Data Engineer · Onsite · Multiple Types — Meta

Meta — Data Engineer ✅ Passed

Level: Senior-Level

Round: Onsite · Type: Multiple Types · Difficulty: 7/10 · Duration: 240 min · Interviewer: Neutral

Topics: ETL, Data Modeling, SQL, Python, Product Sense, Data Visualization, Real-time Streaming Systems, Batch Systems, Big Data, Behavioral Questions, Leadership Principles

Location: San Francisco Bay Area

Interview date: 2022-02-15

Summary

Interview Rounds Overview

Round 1: ETL Interview (Real
Round 2: Data modeling
Round 3: ETL Interview (Batch system)
Round 4: Behavioral

Details

This onsite interview process focused on ETL, data modeling, and system design within a big data context.

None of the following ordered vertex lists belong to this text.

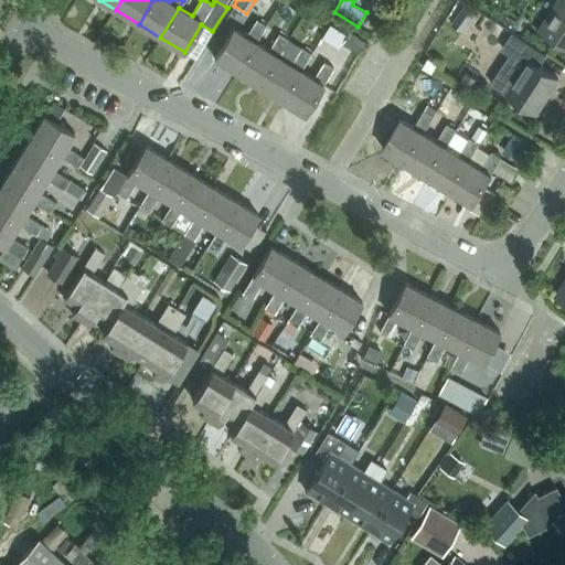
[(564,0),(558,0),(540,29),(564,45),(564,0)]
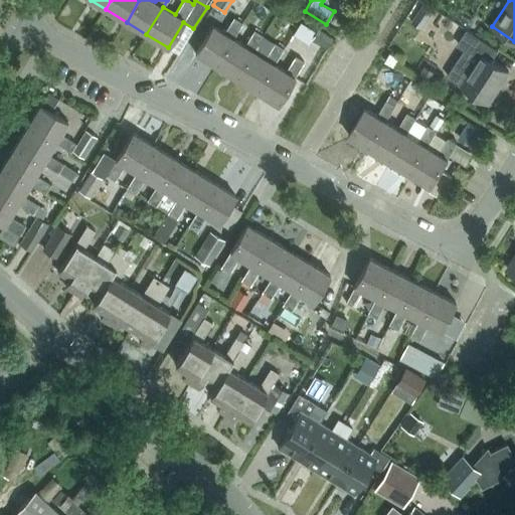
[(195,52),(216,65),(232,37),(242,22),(233,17),(224,32),(212,25),(195,52)]
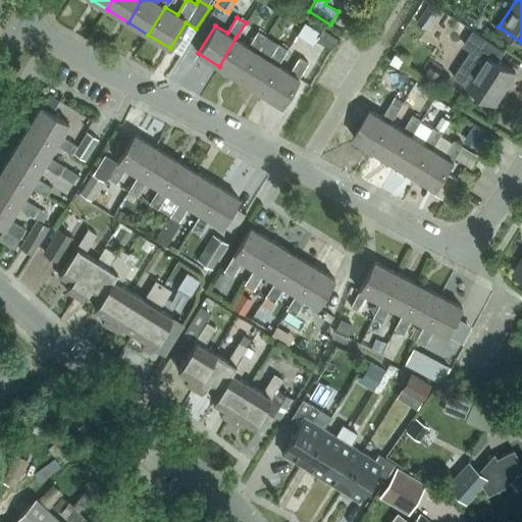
[(337,38),(322,29),(315,40),(331,49),(337,38)]
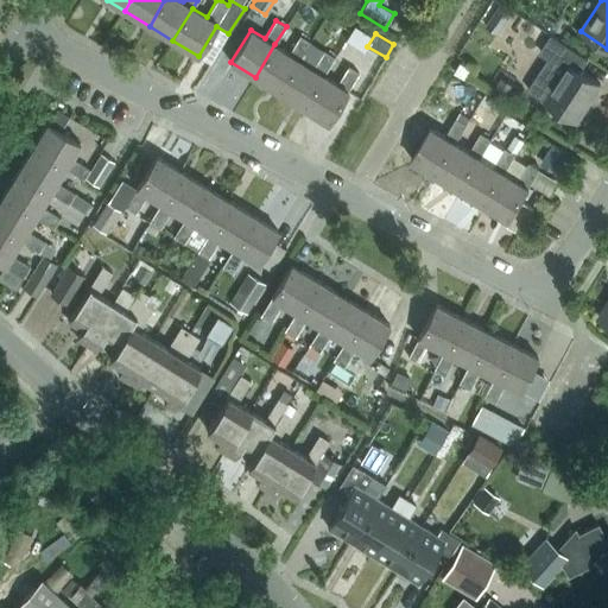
[(601,83),(581,70),(588,57),(552,35),(543,49),(544,55),(552,61),(550,64),(546,62),(529,89),(577,120),(601,83)]
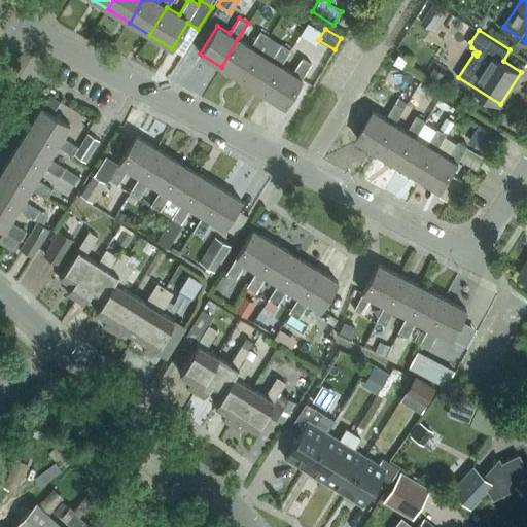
[(221,67),(242,80),(259,51),(269,36),(260,31),(250,46),(238,38),(221,67)]
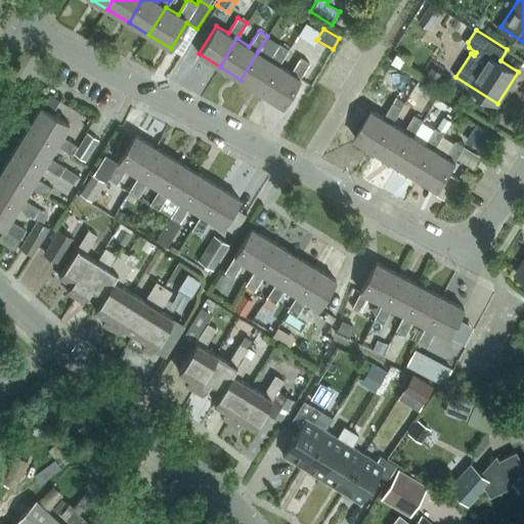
[(241,80),(261,92),(278,64),(287,50),(288,49),(288,48),(279,43),(269,59),(258,51),(241,80)]
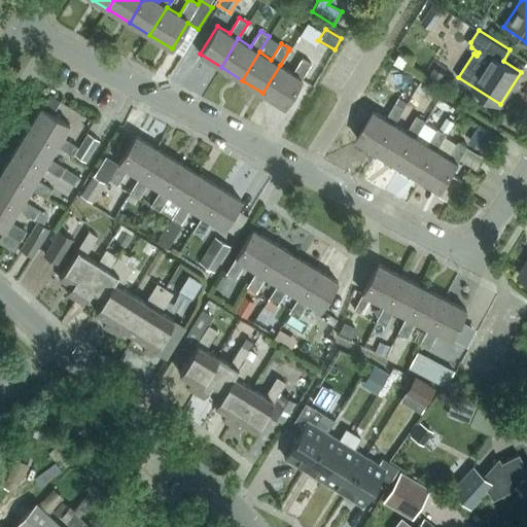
[(395,62),(403,67),(409,59),(400,53),(395,62)]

I was told that although code was to be written during the technical interviews, it would not be executed. The recruiter was helpful and provided thorough preparation for the interviews.

Round 1: ETL in Real-time Stream System (Photo Upload Stream Process)

The focus was on designing important metrics and the end-to-end ETL process.
- Q1: What metrics would you use to evaluate if a feature in the photo upload application is effective or not? What data would you collect?
- Q2: Design the schema/columns for data modeling for both the source data and the target (output) data.
- Q3: Given a schema:
` session_id Action timestamp 1 login 2021-11-29:00:02:01 1 click on post 2021-11-29:01:03:03 2 upload photos 2021-11-29:01:12:01 3 tag friends 2021-11-29:02:38:15 3 tag friends 2021-11-29:03:02:01

Find the average time taken between each step/action above. For duplicate actions (upload photo again, use the first upload photo time)

SELECT * , DATEDIFF(minutes, lag(timestamp) over (PARTITION BY user_id order by timestamp), timestamp) as inactivity_time FROM events `
- Code Question: Similar to the SQL question above, but with input data like [session_id, action/step_id, start_ts]. The task was to compute and update the running average time spent on each step for every new stream of data coming into the system, assuming infinite memory.

Round 2: Data Modeling (Ride Share Product like Doordash/Uber)

Key design guidelines included scalability, maintainability, normalization/denormalization, and performance.
- Q1: Product sense question related to the product.
- Q2: Create a data mart, including data dimension tables to analyze the product (star schema preferred).
- Q3: Query based on the schema created previously to find out some metrics.
  - Calculate all the drivers who departed or reached the airport as the destination.
  - Calculate all the customers who only departed or reached the airport as the destination (customers who have been to other destinations don't count).
  - Discuss the parts in the table design that could have been improved.

Round 3: ETL in Batch System (Related to Meta Quarterly Results)

Question 1: Product sense question related to DAU, MAU.
Question 2: Query to find the status/count/number of different metrics given a table with new users, retention users, and timestamps.
- Find the daily new users.
- SQL question: Given a table with user_id, last_login_time, and prev_login_before_last_login columns, find:
  - Yesterday's DAU, last 7 days, and last 28 days.
  - Continuous, returning, and churned users.
- Users have more than one device. Given the following data:
` details = {'iPhone':[0, 1,0,1,0,1,0] ,'Android':[1, 0,0,0,0,0,1] ,'Web':[0, 0,1,0,0,0,0]} rollups= {'overall':['iphone', 'Android', 'Web'] ,'Mobile':['iPhone', 'Android']}

Question: find last 7 days for overall , mobile, etc

Return:

{ “overall” : [1,1,1,0,1,1,1] “Mobile”: [1, 0,0,0,0,0,1] `

Round 4: Behavioral (Follow the STAR Framework)

What draws you to Meta DE?
What is DE?
Projects you've worked on (try to relate the experience to Meta products).
Leadership questions:
- Describe a time when you completed a project from end to end.
- What have you done in a cross-functional, collaborative environment?
- What is the impact of your projects?
- What trade-offs did you have to make?
- What characteristics and attributes do you think are important as a leader?
Questions about autonomy/prioritization.
Describe a situation where you influenced/or being influenced by others using data.
How do you handle conflict?
How do you plan to succeed in Meta in the first year?